As the present sample is derived from a treatment outcome study that examined multiple treatments, a possible explanation for these findings (as well as a potential study limitation) is that one of the treatments may have differentially impacted the measurement of anxiety. For instance, it is possible that psychoeducation, an element of the two psychological treatment conditions, may alter ones’ perception and understanding of anxiety differently than the non-therapy treatment conditions. Another consideration was that perhaps medication side-effects not present at baseline impacted the model at posttreatment. Though minimally present overall, significant differences in some adverse events between the medication and CBT conditions were found (e.g., fatigue, restlessness, insomnia) [19]. It is also worth noting that the PARS has an item on physical symptoms and the MASC and SCARED have physical and somatic symptom subscales, respectively. Furthermore, it is possible that treatment drop out may have heightened these effects. Although little drop out occurred, participants in the cognitive-behavioral therapy condition (i.e., Coping cat; 4.3%) were significantly less likely to drop out from treatment than those in the medication (i.e., sertraline; 17.3%) or placebo (19.7%) groups (the combination group, 9.3%, did not significantly differ from other groups with respect to drop out) [19]. If it is believed that medication side effects impacted the endorsement of items, differential participant drop out by treatment condition may exacerbate this effect. Future research is required to examine this further, as well as potential invariance between treatment conditions in general.

The study findings should also be considered in light of limitations. First, as with all examinations of LMI, findings may be exclusive to the characteristics of the present sample (e.g., age range, time interval). Nevertheless, it is important to not take for granted measurement invariance found in the present sample. Next, as noted above, to pursue measurement invariance models, the majority of models had to be modified with the inclusion of covariances. Although statistically supported, it is possible that the added covariances may not be appropriate or may be providing a “crutch” to the model.

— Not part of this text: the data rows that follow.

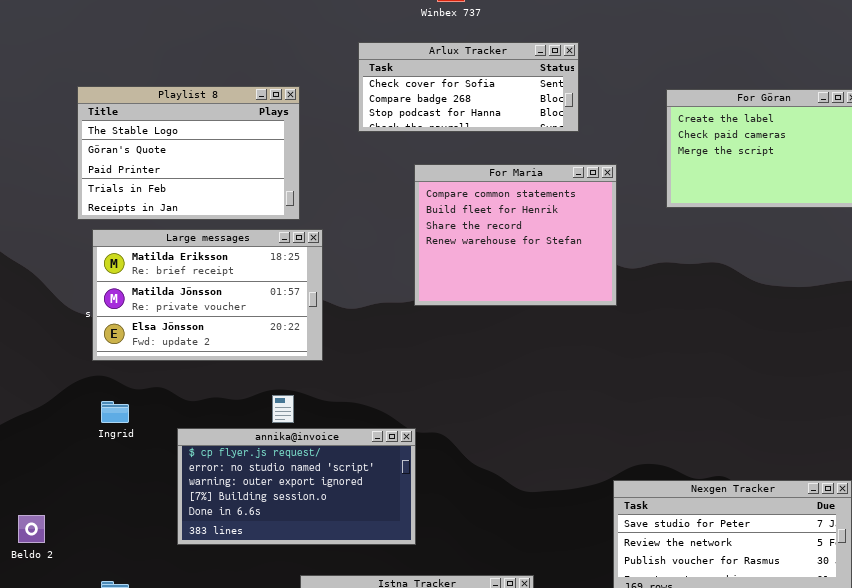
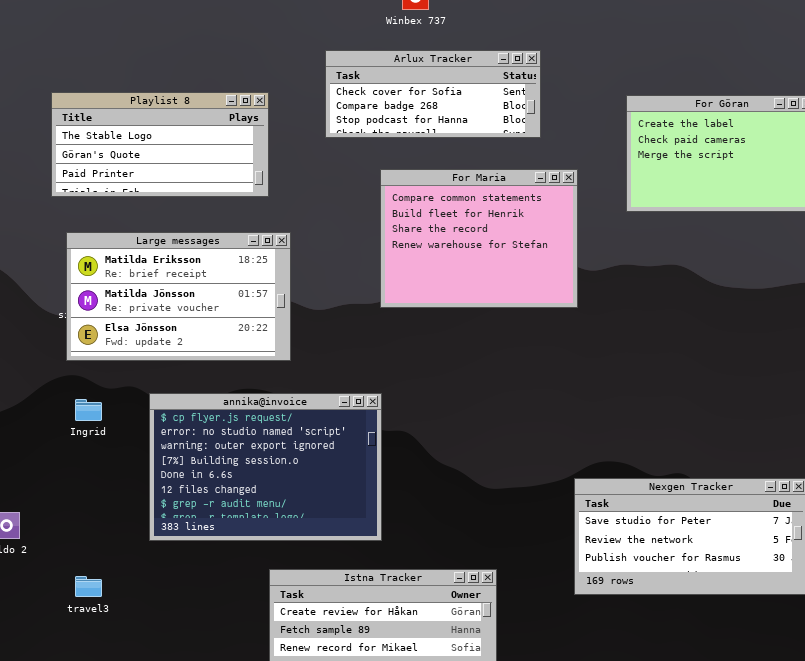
Playlist 8: [77,86,300,220] -> [51,92,269,197], resized
annika@invoice: [177,428,416,545] -> [149,393,382,541], resized

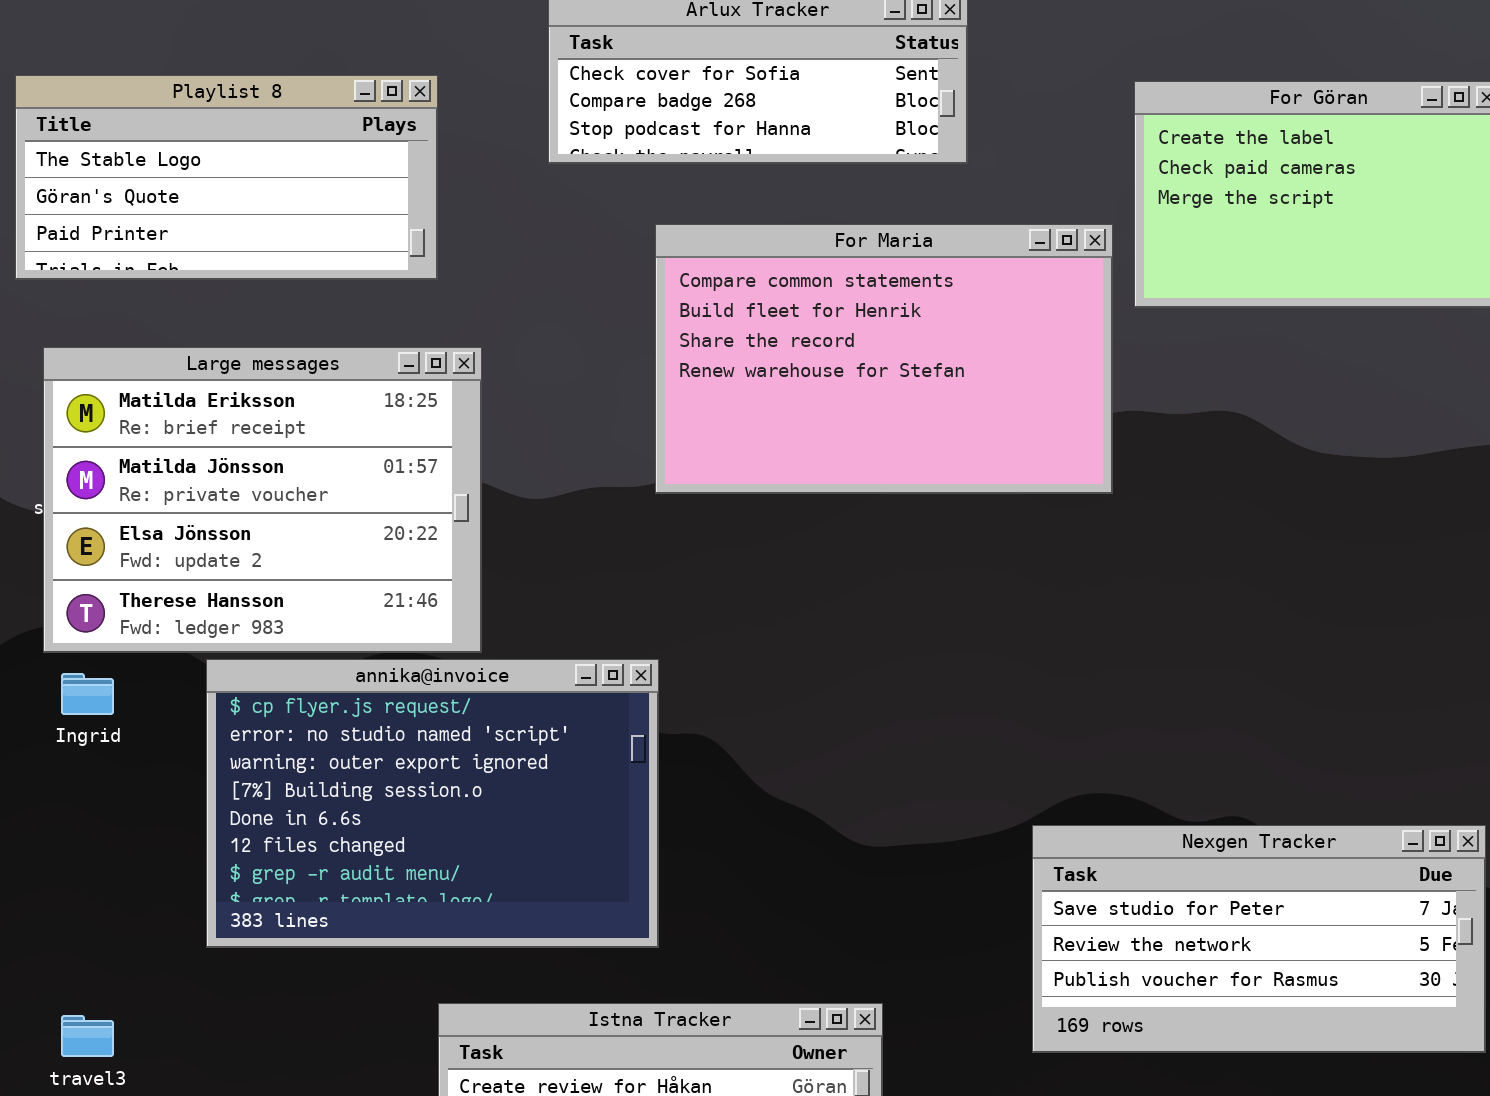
For Maria: [380,169,578,308] -> [655,224,1113,494], resized
Large messages: [66,232,291,361] -> [43,347,482,653], resized

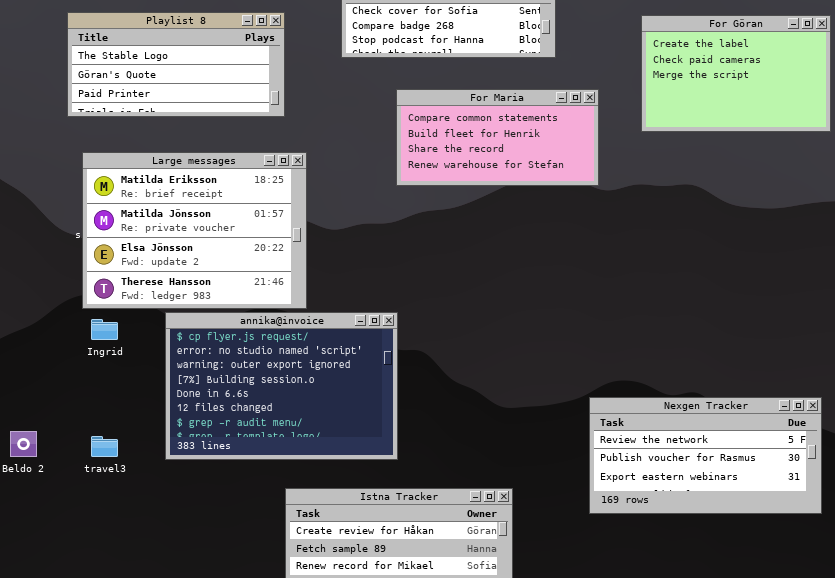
For Maria: [655,224,1113,494] -> [396,89,599,186], resized
Nexgen Tracker: [1032,825,1486,1053] -> [589,397,822,514], scrolled down 1 row
travel3: [61,1015,114,1057] -> [91,436,118,457], moved

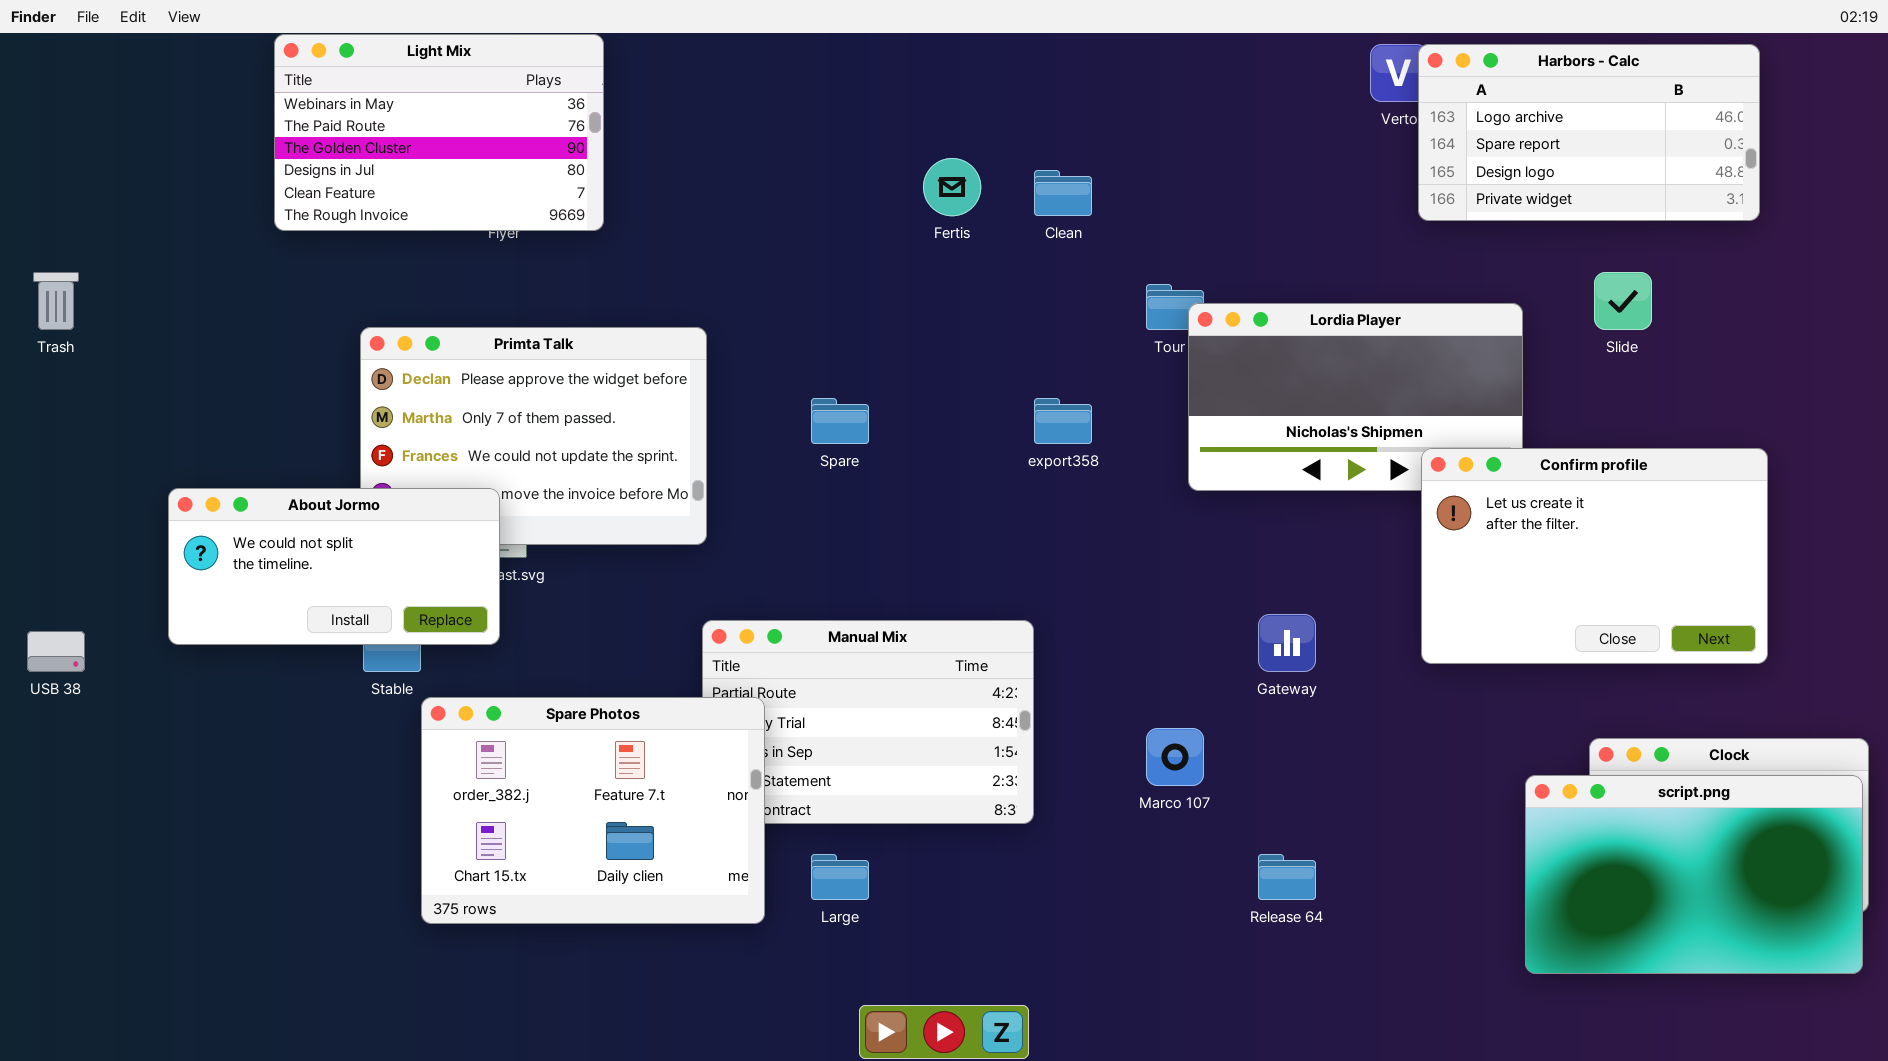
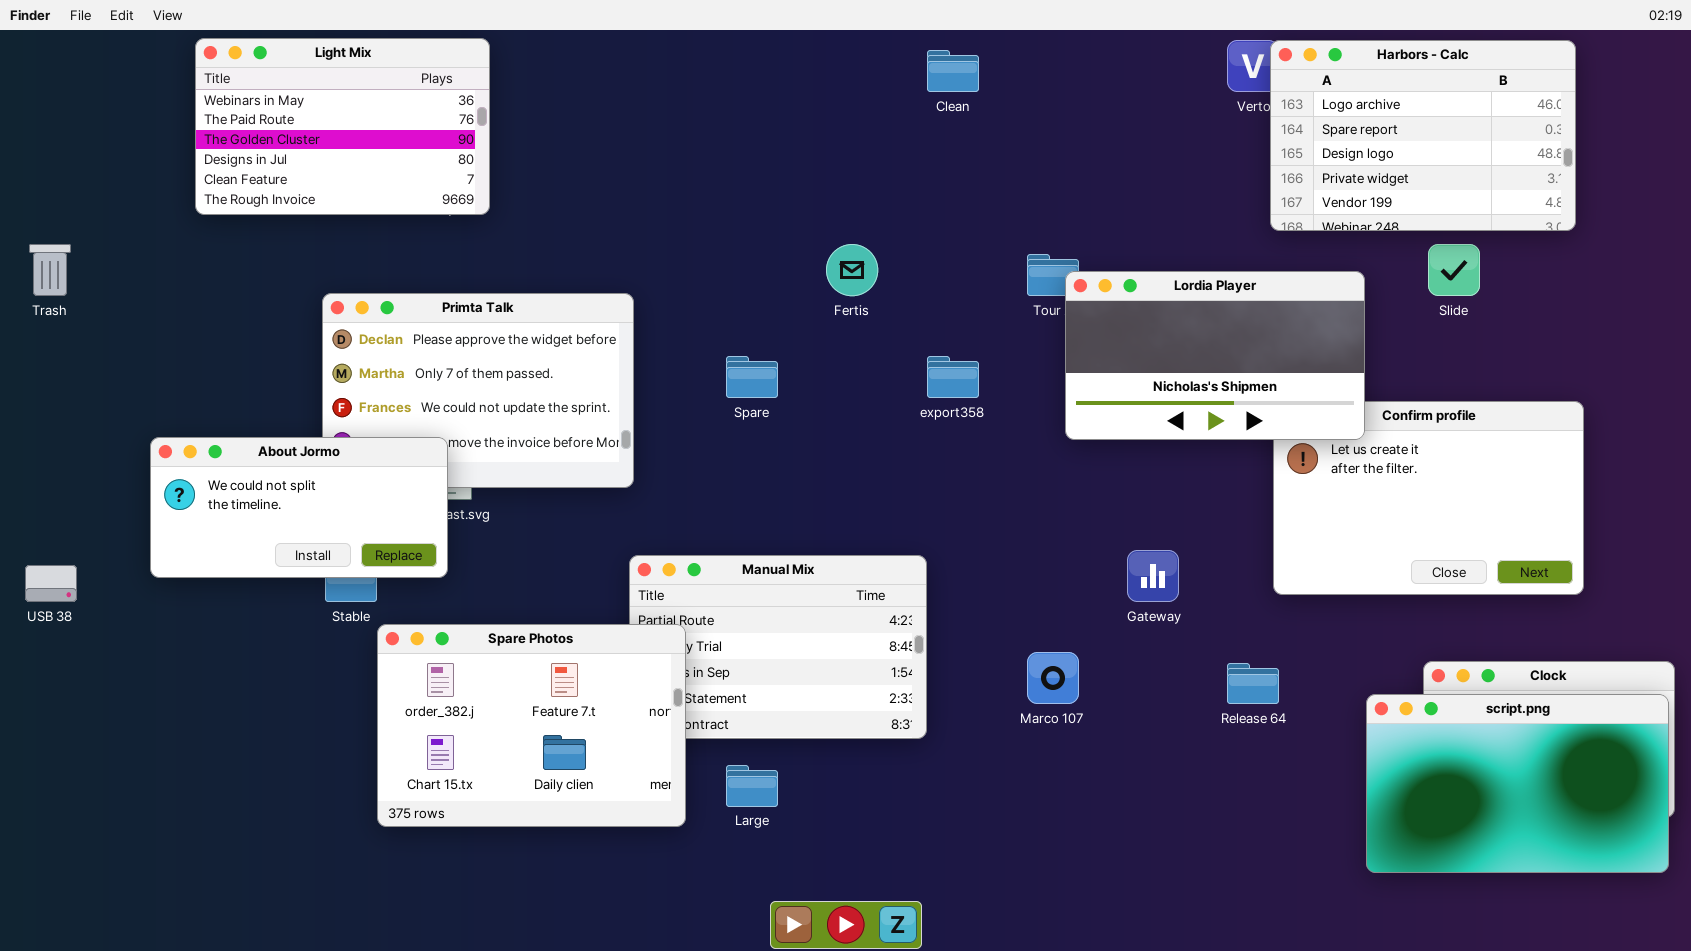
Light Mix: [274,34,604,231] -> [195,38,490,215], moved
Harbors - Calc: [1418,44,1760,221] -> [1270,40,1576,231], resized
Fertis: [923,158,981,216] -> [826,244,878,296], moved
Clean: [1034,170,1092,216] -> [927,50,979,92], moved
Lordia Player: [1188,303,1523,491] -> [1065,271,1365,440], raised
Release 64: [1258,854,1316,900] -> [1227,663,1279,704], moved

Likewise, covariances were added following examination of modification indices, which is not theory driven. Results should be interpreted within this context and future research should replicate these findings utilizing a theory driven approach. Additionally, MASC and SCARED analyses used WLSMV estimation which relies on pairwise data and thus is less adept at handling missing data than MLR or imputation. Finally, the CAMS sample was predominantly white, potentially limiting the generalizability of these findings to more diverse samples. It is possible that when replicated in more diverse samples, conclusions on longitudinal measurement invariance may differ from the present study’s findings, particularly if the measures are not invariant across demographic characteristics. Future studies should assess longitudinal measurement invariance in more diverse samples as well as assess measurement invariance across racial and other factors.

Summary

The present findings, combined with the existing literature, illuminate a complicated picture of whether anxiety measures consistently assess the same construct across treatment. Greater attention to longitudinal measurement invariance is needed when measures are designed and initially validated as researchers need confidence that changes over time are due to treatment effects and not due to changes in the measurement properties. Presently, clinicians and researchers utilizing the MASC or the SCARED to monitor changes in anxiety symptoms may want to use an alternative measure, such as the RCADS, which, in addition to demonstrating measurement of the same construct over time [2], has also been recommended as a consensus measure of youth anxiety [41].